Depois do sucesso obtido em Birdman – o longa foi premiado no Oscar como melhor filme, fotografia, roteiro original e direção –, o diretor mexicano Alejandro González Iñarritu leva às telas uma adaptação do romance de Michael Punke, The revenant: a novel of revenge. O Regresso mostra as inóspitas e surpreendentes condições de sobrevivência de Hugh Glass (Leonardo DiCaprio), um guia de uma expedição de caça que, após ser gravemente atacado por um urso, é abandonado por iniciativa de Fitzgerald (Tom Hardy), principal encarregado de acompanhá-lo até o momento de sua morte. Além disso, o filme também gira em torno da vingança de Glass em relação a Fitzgerald por este ter matado seu filho. No roteiro de Iñarritu e Mark Smith, o assassinato funciona, dessa forma, como impulso que motiva toda a jornada do protagonista.
Impressiona no filme o realismo das cenas, sobretudo no momento do ataque do urso, em que a agonia, o nojo e a compaixão com o personagem são automaticamente acionados no espectador que se encontra ansioso para que o embate logo termine. Ao mesmo tempo que essa proximidade com o real seja valiosa para o filme, existem pontos, porém, que se distanciam de uma realidade plausível, como a relativamente rápida recuperação do protagonista ou até mesmo o fato de ele não ter perdido sua garrafa enquanto era arrastado nas águas por uma brutal correnteza. Os detalhes duvidosos, contudo, ainda comprometem menos a narrativa do que os flashbacks relacionados à vida pessoal de Glass, que surgem inoportunamente e que poderiam ser descartados sem que a compreensão ou a dramaticidade fossem prejudicadas por isso.

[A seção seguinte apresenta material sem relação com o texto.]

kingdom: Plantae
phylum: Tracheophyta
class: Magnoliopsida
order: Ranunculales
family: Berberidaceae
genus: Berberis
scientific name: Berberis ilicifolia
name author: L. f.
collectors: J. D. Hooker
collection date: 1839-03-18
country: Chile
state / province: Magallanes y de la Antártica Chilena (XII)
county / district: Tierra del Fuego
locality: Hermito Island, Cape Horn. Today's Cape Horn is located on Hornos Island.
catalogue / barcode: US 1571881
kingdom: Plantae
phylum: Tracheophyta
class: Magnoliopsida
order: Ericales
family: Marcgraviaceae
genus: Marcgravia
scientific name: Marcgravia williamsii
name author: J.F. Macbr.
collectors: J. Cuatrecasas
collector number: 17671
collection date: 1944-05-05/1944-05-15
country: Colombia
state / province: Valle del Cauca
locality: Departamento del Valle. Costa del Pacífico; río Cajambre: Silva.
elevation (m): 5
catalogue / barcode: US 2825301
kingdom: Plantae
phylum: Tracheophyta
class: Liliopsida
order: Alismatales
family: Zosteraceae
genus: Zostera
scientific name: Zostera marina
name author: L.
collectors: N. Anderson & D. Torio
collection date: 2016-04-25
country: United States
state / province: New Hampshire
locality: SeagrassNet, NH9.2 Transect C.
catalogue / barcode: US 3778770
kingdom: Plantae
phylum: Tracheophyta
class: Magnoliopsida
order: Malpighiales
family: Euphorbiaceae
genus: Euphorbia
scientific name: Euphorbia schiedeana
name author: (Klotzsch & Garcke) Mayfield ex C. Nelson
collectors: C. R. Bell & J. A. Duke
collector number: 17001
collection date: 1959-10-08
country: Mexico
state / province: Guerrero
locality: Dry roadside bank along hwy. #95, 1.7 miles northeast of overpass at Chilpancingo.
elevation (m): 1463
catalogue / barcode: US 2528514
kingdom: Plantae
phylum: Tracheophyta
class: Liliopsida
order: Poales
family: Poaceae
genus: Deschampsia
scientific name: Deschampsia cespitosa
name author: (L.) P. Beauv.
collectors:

No entanto, o trabalho técnico de O Regresso se revela incrível pelas perspectivas proporcionadas pela câmera, seja na batalha inicial contra os índios – o público acompanha todo o conflito diante de uma lente que capta os homens, um a um, à medida que são atingidos, fator que o aproxima ainda mais desse momento caótico –, seja no foco em relação aos personagens, de modo que a aproximação permitida pelos closes manifesta também uma aproximação a suas experiências emocionais, como acontece, por exemplo, quando percebemos toda a dor de Glass no instante em que a câmera registra de muito perto apenas o seu rosto após o ataque do urso. Outro aspecto que desperta a atenção é a opção do diretor de destacar e, mais do que isso, lembrar que há alguém por trás da câmera: é o que ocorre quando a lente embaça com a respiração do personagem ou, ainda, quando é manchada por respingos de sangue provenientes da luta final entre Hugh Glass e Fitzgerald.
Diante dessa câmera que o flagra tão de perto, Leonardo DiCaprio tem uma atuação brilhante no filme, sobretudo porque grande parte de sua comunicação não ocorre por uma linguagem verbal, o que consiste na alta capacidade do ator de expressar-se fisicamente, por meio de respirações pesadas e sussurros e em sua total entrega para isso. Tom Hardy, que interpreta o antagonista Fitzgerald, também se destaca ao ser capaz de apresentar um vilão cujas expressões faciais já bastariam para revelar sua insanidade e sua falta de altruísmo. O simples modo de falar, com uma dicção não tão nítida, por exemplo, é outra característica que particulariza esse personagem que demonstra a todo tempo impaciência e fúria.
Ainda que DiCaprio tenha feito um trabalho admirável – considerando também os sacrifícios como ter de comer fígado cru, enfrentar temperaturas muito baixas e carregar uma pele de urso de quase cinquenta quilos –, a construção de seu personagem não parece tão profunda quanto poderia ser. Foi brilhante, mas não impecável. Fica para o espectador a sensação de ter se comovido mais com o ator Leonardo DiCaprio, devido às condições a que se submeteu para que o trabalho desse certo, do que com o personagem Hugh Glass, que sobreviveu ao ataque de um urso, viu o filho morrer e percorreu uma jornada dificílima para se vingar.
Com suas doze indicações ao Oscar, o inegável acerto de O Regresso, a meu ver, é a fotografia. O trabalho de Emmanuel Lubezki é o que dá mais vida ao filme, o que mais comove a plateia e o que mais a insere de algum modo na trama. As paisagens que aparecem na tela e, principalmente, a maneira como elas são registradas expressam incrivelmente o plano emocional da história, como se cada imagem proporcionasse uma reflexão acerca do sofrimento de Glass. Nesse sentido, o conjunto da obra é favorecido e O Regresso se afirma como um bom filme.